Every day had become the same; every day crawled along so slowly and seems like a year. Life is like that when you have absolutely nothing to do with your time, he had realised; and left you grasping desperately at disjointed thoughts to connect together; left you seeking even a modicum of excitement to wake up the benumbed mind. Thoughts of tomorrow had become for him clothed in pain, because tomorrow, he knew, would only be a rehash of yesterday and an extension of the languor of today.

What will you do tomorrow, Femi? Nothing that he could think of today.


He had wandered as it would happen, into the middle of a market – the notorious Oshodi market; a cacophonous menagerie. Street vendors yelling, bus touts yelling, fake cure-all medicine vendors yelling, schizophrenic preachers yelling, a muezzin in nearby mosque yelling, travellers dispossessed of their possessions yelling. All these noise Femi thought as fuel being put to waste. He conceived in his mind a device which would collect all these ambient sound energy and transform them into electrical power. Transducer is what such a device is called. This time, he visualised how it may be used on the local scale to produce all the electrical power that the market needed.


Femi had once quite postulated noise as either a product of or the reason for poverty; reason being that the poor always seem to constantly have it in obscene quantity all around them. Indeed, he had been able to sufficiently prove, albeit to himself, that the world could be free from poverty if noise could be harvested as a commodity and processed into an income producing product. He reminded himself to write a letter to The Guardian as soon as he reached home:

Dear Sir,

            There is one thing that the idle and the poor people in the world always have in a great abundance. It is a great quantity of latent energy which if pooled together could actually provide all the electrical power needed for all the poor nations of the world. This has been proved even in school laboratories by students who have been able to keep light bulbs alive and glowing by putting a rodent in a small slatted drum, the circular movement of it which runs a small dynamo.

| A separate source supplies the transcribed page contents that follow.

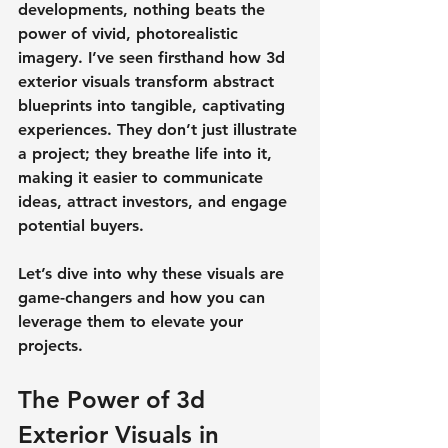
developments, nothing beats the 
power of vivid, photorealistic 
imagery. I’ve seen firsthand how 3d 
exterior visuals transform abstract 
blueprints into tangible, captivating 
experiences. They don’t just illustrate 
a project; they breathe life into it, 
making it easier to communicate 
ideas, attract investors, and engage 
potential buyers.
Let’s dive into why these visuals are 
game-changers and how you can 
leverage them to elevate your 
projects.
The Power of 3d 
Exterior Visuals in 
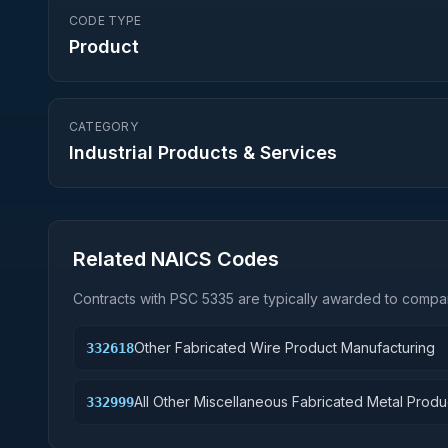
CODE TYPE
Product
CATEGORY
Industrial Products & Services
Related NAICS Codes
Contracts with PSC
5335
are typically awarded to compan
Other Fabricated Wire Product Manufacturing
332618
All Other Miscellaneous Fabricated Metal Produ
332999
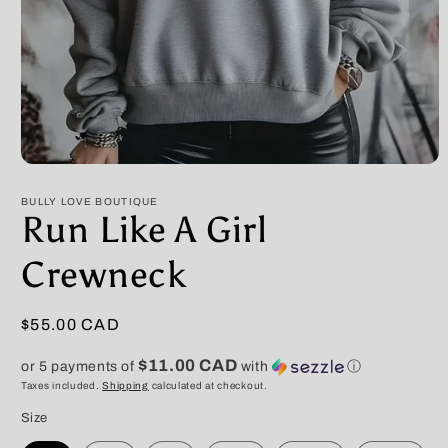
Open
media
1
BULLY LOVE BOUTIQUE
in
Run Like A Girl
modal
Crewneck
Regular
$55.00 CAD
price
$11.00 CAD
or 5 payments of
with
ⓘ
Taxes included.
Shipping
calculated at checkout.
Size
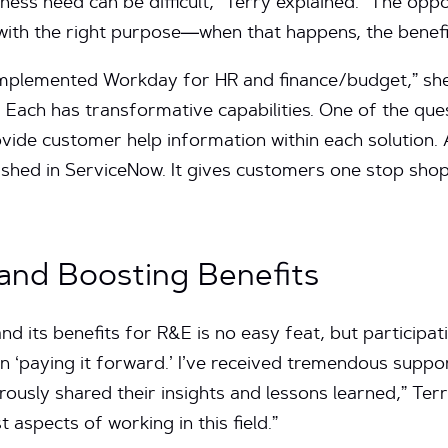
iness need can be difficult,” Terry explained. “The oppo
 with the right purpose—when that happens, the benefi
implemented Workday for HR and finance/budget,” she
Each has transformative capabilities. One of the que
vide customer help information within each solution. 
lished in ServiceNow. It gives customers one stop sh
and Boosting Benefits
nd its benefits for R&E is no easy feat, but participa
 in ‘paying it forward.’ I’ve received tremendous supp
ously shared their insights and lessons learned,” Terr
st aspects of working in this field.”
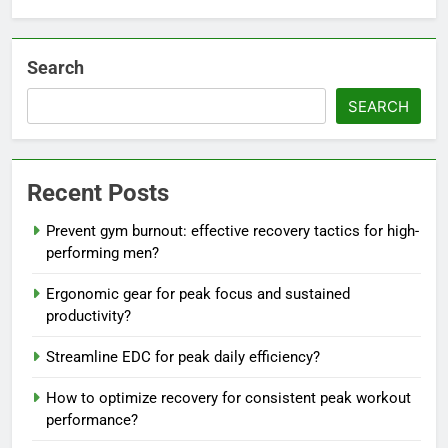
Search
SEARCH
Recent Posts
Prevent gym burnout: effective recovery tactics for high-
performing men?
Ergonomic gear for peak focus and sustained
productivity?
Streamline EDC for peak daily efficiency?
How to optimize recovery for consistent peak workout
performance?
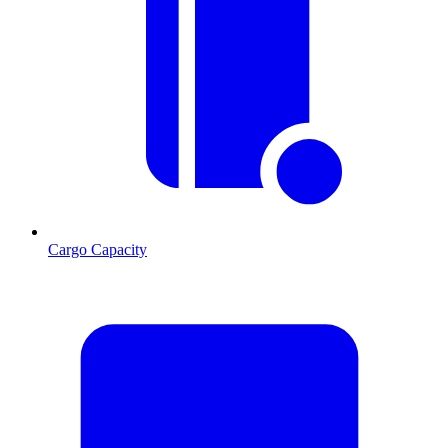
Cargo Capacity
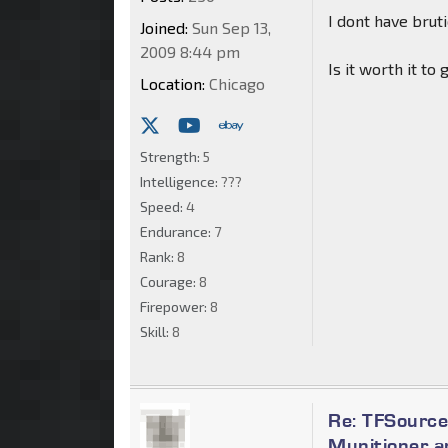
I dont have bru
Joined:
Sun Sep 13,
2009 8:44 pm
Is it worth it t
Location:
Chicago
Strength:
5
Intelligence:
???
Speed:
4
Endurance:
7
Rank:
8
Courage:
8
Firepower:
8
Skill:
8
Re: TFSource
Munitioner a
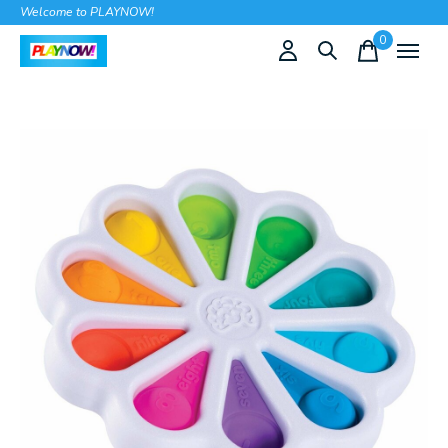
Welcome to PLAYNOW!
0
items
Slideshow Items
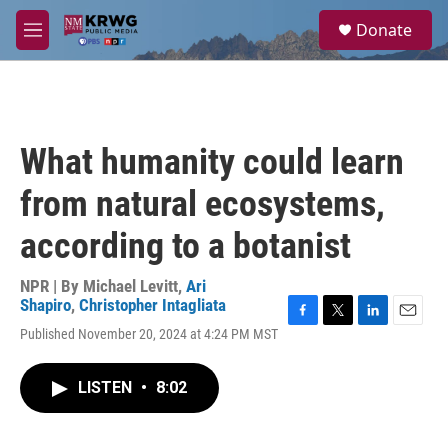
Skip to main content
S
Donate
e
M
a
e
r
n
c
u
h
u
What humanity could learn
e
r
from natural ecosystems,
y
according to a botanist
NPR | By
Michael Levitt
,
Ari
Shapiro
,
Christopher Intagliata
F
T
L
E
Published November 20, 2024 at 4:24 PM MST
a
w
i
m
c
i
n
a
e
t
k
i
LISTEN
•
8:02
b
t
e
l
o
e
d
o
r
I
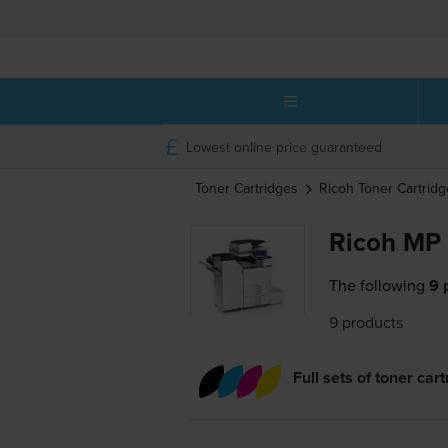
Lowest online price guaranteed
Toner Cartridges
Ricoh
Toner Cartridg
Ricoh MP 
The following
9 
9 products
Full sets of toner car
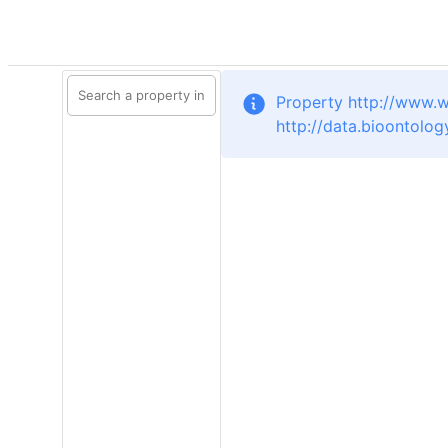
Property http://www.w
http://data.bioontolog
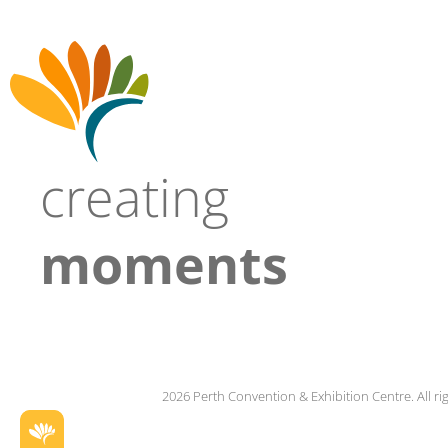
creating
moments
2026 Perth Convention & Exhibition Centre. All ri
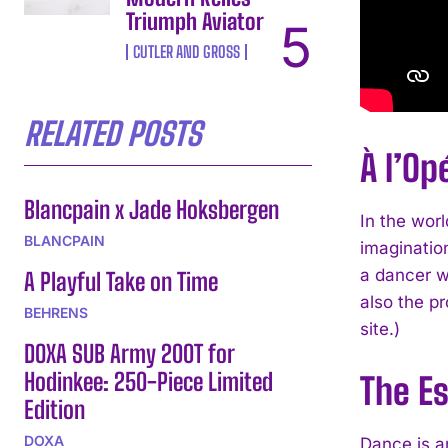
Triumph Aviator
CUTLER AND GROSS
RELATED POSTS
À l’Op
Blancpain x Jade Hoksbergen
In the worl
BLANCPAIN
imagination
a dancer wi
A Playful Take on Time
also the pr
BEHRENS
site.)
DOXA SUB Army 200T for
Hodinkee: 250-Piece Limited
The E
Edition
DOXA
Dance is an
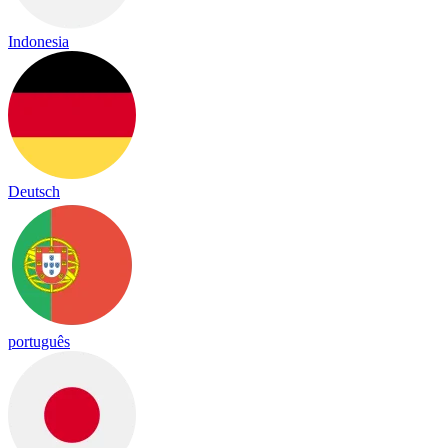
Indonesia
Deutsch
português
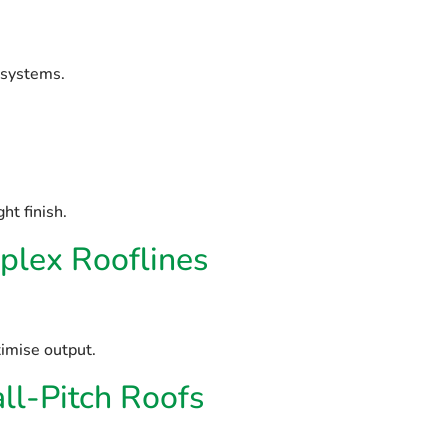
 systems.
ht finish.
lex Rooflines
imise output.
l-Pitch Roofs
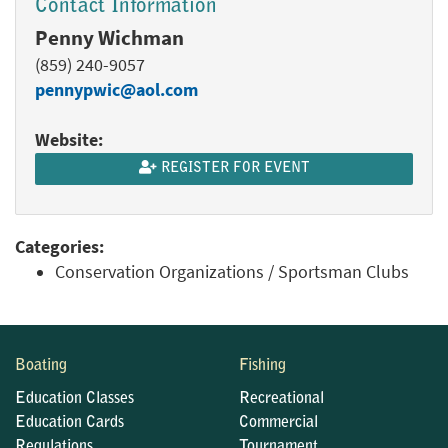
Contact Information
Penny Wichman
(859) 240-9057
pennypwic@aol.com
Website:
REGISTER FOR EVENT
Categories:
Conservation Organizations / Sportsman Clubs
Boating
Fishing
Education Classes
Recreational
Education Cards
Commercial
Regulations
Tournament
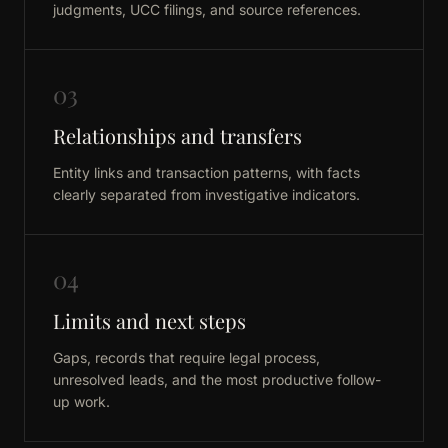
judgments, UCC filings, and source references.
03
Relationships and transfers
Entity links and transaction patterns, with facts
clearly separated from investigative indicators.
04
Limits and next steps
Gaps, records that require legal process,
unresolved leads, and the most productive follow-
up work.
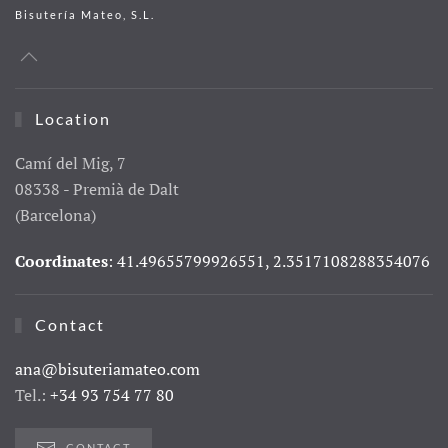
Bisutería Mateo, S.L.
Location
Camí del Mig, 7
08338 - Premià de Dalt
(Barcelona)
Coordinates
: 41.49655799926551, 2.3517108288354076
Contact
ana@bisuteriamateo.com
Tel.:
+34 93 754 77 80
CONTACT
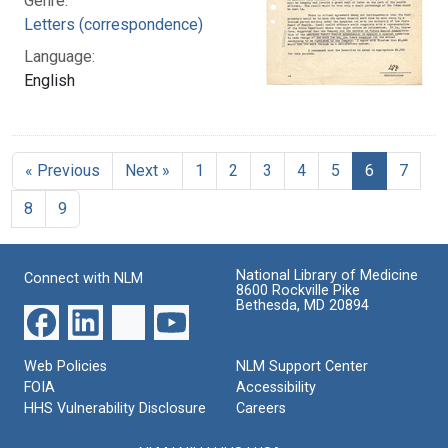
Genre:
Letters (correspondence)
Language:
English
« Previous
Next »
1
2
3
4
5
6
7
8
9
National Library of Medicine
Connect with NLM
8600 Rockville Pike
Bethesda, MD 20894
Web Policies
NLM Support Center
FOIA
Accessibility
HHS Vulnerability Disclosure
Careers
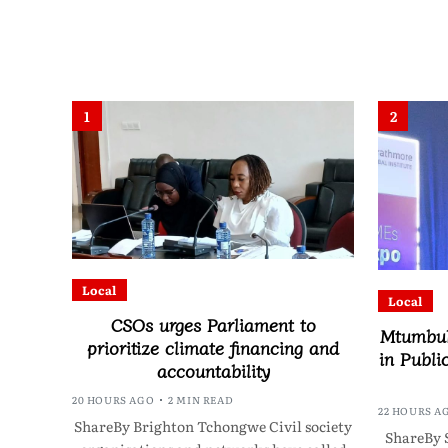
1
2
Local
Local
CSOs urges Parliament to
Mtumbuk
prioritize climate financing and
in Publi
accountability
20 HOURS AGO
2 MIN READ
22 HOURS A
ShareBy Brighton Tchongwe Civil society
ShareBy 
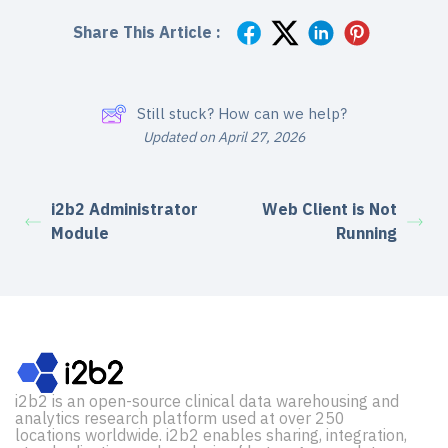
Share This Article :
Still stuck? How can we help?
Updated on April 27, 2026
i2b2 Administrator
Web Client is Not
Module
Running
i2b2 is an open-source clinical data warehousing and
analytics research platform used at over 250
locations worldwide. i2b2 enables sharing, integration,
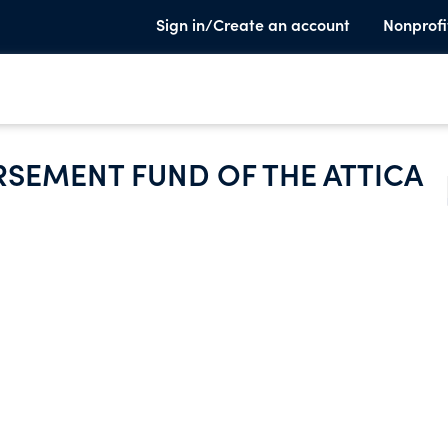
Sign in/Create an account
Nonprofi
SEMENT FUND OF THE ATTICA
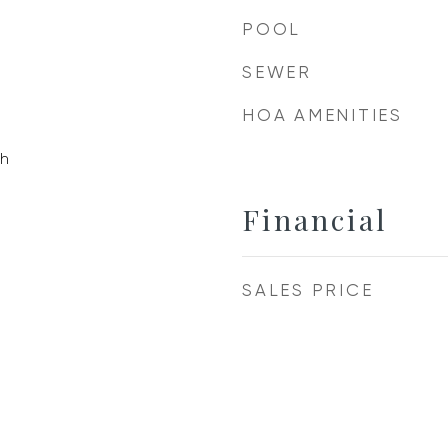
POOL
SEWER
HOA AMENITIES
h
Financial
SALES PRICE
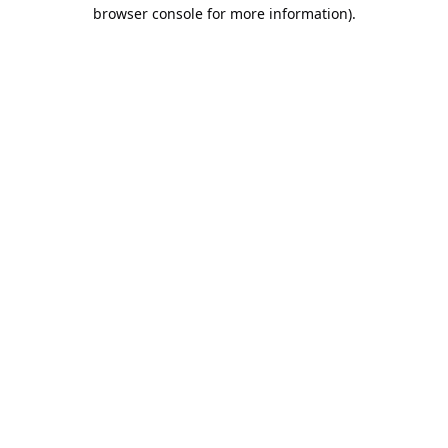
browser console for more information).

It has also been proved on a slightly bigger scale by having an able-bodied man pedal a stationary bicycle to run a bigger dynamo which feeds electrical energy into an accumulator. It goes without saying that electrical energy needs of many households could be met in this way by the unemployed members.

            If we now consider millions of pedalling men and women daily feeding power this way via cables running in series from their dynamo equipped bikes, will we not in one fell swoop be able to achieve not only clean renewable energy, but also millions of healthy and gainfully employed citizens?